One option is to go deep, by following each step of the Biomimicry Institute’s design process. The process offers a detailed roadmap of how designers should “biologize” a defined challenge, search for natural analogues, “abstract” them back into a design context and evaluate success. (There are some instances of designers starting with a biological solution and working backwards to a problem, like the inventor who modeled electronic displays after butterflies’ color structures. But those cases are rarer and less likely to occur in digital design.)
The steps can be pretty involved. One recommendation is to work with biologists or naturalists when looking toward natural forms and processes. “If you don’t have a background in the life sciences, speak with someone who does,” reads the process outline. “Seek out biology students and professors, discuss strategies with a staff person at a zoo or a natural history museum, or post a question to an online forum.”

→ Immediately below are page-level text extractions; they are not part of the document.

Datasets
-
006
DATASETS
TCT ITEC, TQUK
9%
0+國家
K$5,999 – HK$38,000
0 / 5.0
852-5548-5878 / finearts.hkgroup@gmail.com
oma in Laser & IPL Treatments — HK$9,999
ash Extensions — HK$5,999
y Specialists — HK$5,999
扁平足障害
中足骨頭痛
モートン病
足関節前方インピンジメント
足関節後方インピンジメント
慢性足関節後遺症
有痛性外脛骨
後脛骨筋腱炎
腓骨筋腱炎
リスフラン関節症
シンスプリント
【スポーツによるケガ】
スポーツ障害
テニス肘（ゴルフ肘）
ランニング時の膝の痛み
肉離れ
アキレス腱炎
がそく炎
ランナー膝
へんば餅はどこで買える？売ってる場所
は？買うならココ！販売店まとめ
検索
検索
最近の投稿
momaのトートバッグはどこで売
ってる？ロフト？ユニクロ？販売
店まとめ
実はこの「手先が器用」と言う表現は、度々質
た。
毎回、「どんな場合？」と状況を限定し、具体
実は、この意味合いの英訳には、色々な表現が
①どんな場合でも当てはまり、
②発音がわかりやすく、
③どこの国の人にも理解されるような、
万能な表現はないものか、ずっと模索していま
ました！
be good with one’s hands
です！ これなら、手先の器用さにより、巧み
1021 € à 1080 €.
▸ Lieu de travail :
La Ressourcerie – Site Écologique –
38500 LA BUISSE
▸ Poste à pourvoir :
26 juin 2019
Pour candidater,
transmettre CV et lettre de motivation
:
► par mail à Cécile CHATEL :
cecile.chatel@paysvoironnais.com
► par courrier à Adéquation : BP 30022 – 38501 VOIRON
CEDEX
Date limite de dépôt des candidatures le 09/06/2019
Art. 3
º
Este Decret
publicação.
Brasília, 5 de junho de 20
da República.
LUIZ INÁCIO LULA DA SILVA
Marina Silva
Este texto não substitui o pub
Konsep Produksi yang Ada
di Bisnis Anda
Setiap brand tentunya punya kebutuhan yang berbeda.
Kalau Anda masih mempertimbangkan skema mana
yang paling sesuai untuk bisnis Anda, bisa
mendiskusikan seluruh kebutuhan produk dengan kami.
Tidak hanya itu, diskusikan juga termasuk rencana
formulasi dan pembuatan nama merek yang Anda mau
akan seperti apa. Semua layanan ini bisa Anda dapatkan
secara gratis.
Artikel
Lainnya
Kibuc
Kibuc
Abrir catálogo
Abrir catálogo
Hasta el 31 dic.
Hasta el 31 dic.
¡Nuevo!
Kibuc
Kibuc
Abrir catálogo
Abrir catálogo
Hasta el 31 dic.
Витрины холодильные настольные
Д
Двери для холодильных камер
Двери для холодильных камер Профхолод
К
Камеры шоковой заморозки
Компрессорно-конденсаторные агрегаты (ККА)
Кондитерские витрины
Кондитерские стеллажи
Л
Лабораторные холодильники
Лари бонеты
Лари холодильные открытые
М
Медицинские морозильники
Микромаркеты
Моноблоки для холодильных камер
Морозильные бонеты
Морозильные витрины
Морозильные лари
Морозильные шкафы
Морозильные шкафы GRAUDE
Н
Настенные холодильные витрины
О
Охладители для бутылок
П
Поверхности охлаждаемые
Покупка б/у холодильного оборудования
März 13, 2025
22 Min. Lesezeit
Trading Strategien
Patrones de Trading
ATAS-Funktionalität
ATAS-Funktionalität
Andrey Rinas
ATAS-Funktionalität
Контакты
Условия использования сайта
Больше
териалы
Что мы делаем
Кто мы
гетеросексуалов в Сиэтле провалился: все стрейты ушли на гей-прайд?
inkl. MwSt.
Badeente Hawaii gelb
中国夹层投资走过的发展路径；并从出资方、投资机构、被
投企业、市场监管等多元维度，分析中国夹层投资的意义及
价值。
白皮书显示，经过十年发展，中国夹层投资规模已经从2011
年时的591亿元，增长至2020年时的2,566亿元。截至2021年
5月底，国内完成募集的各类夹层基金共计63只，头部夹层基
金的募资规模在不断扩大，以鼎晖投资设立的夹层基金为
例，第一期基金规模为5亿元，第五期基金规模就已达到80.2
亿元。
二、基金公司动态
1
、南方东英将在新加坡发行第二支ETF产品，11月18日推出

Tips for Incorporating Biomimicry Into Digital Design
- Consider UX challenges through the framework of life’s principles.
- If possible, work with biology experts to “biologize” a design challenge and discover corollaries in nature.
- Reference AskNature.org to discover biological processes and ecosystems that carry larger design implications.
- Read natural history books, study biology and spend time outdoors.
- Ask: What would nature do?
Most design organizations don’t have a biologist at the ready, so launching this kind of deep dive might require some convincing for the higher-ups. Plus, the fact that a multi-tiered education system exists to provide biomimicry professionals extensive training might give the impression of a too-high bar for novices.
Experts like Suarez certainly favor a more in-depth method. (He would have a biologist in tow during those zoo safaris.) But curious newcomers shouldn’t be afraid to try a light-touch approach either, he said.
First, understand the three essentials of biomimicry: emulate, ethos and reconnect. To emulate the natural world, be open to and attempt to incorporate nature’s “forms, processes and ecosystems” to the best of your ability. Think of life’s principles as a compass, and use AskNature, a collection of biological strategies, resources and biomimicry-in-action case studies, for practical guidance.
You can also internalize some of these approaches, rather than trying to sell a skeptical internal team or client on the benefit. Royal said he frequently references life’s principles without telling anyone he’s doing it. Stakeholders “don’t need to know the underlying biomimetic rationale as long as it works and solves the problem in the best possible way,” he said. “They don’t need to see the sausage-making.”
The second essential, ethos, meanwhile, simply means that biomimicry designs shouldn’t just lift from living systems — it should also support them. (“Maybe don’t use biomimicry to help produce better weapons,” as Royal said.)
Finally, reconnect essentially just means getting back to nature. “That alone will help you get a mindset, and at least help your health,” Suarez said.
Michelle Fehler, a biomimicry expert and professor at Arizona State University’s Design School, also suggests that beginners should read natural history books and learn basic biology.
Start by asking one simple question — the lodestar question of any bioinspired design work: What would nature do?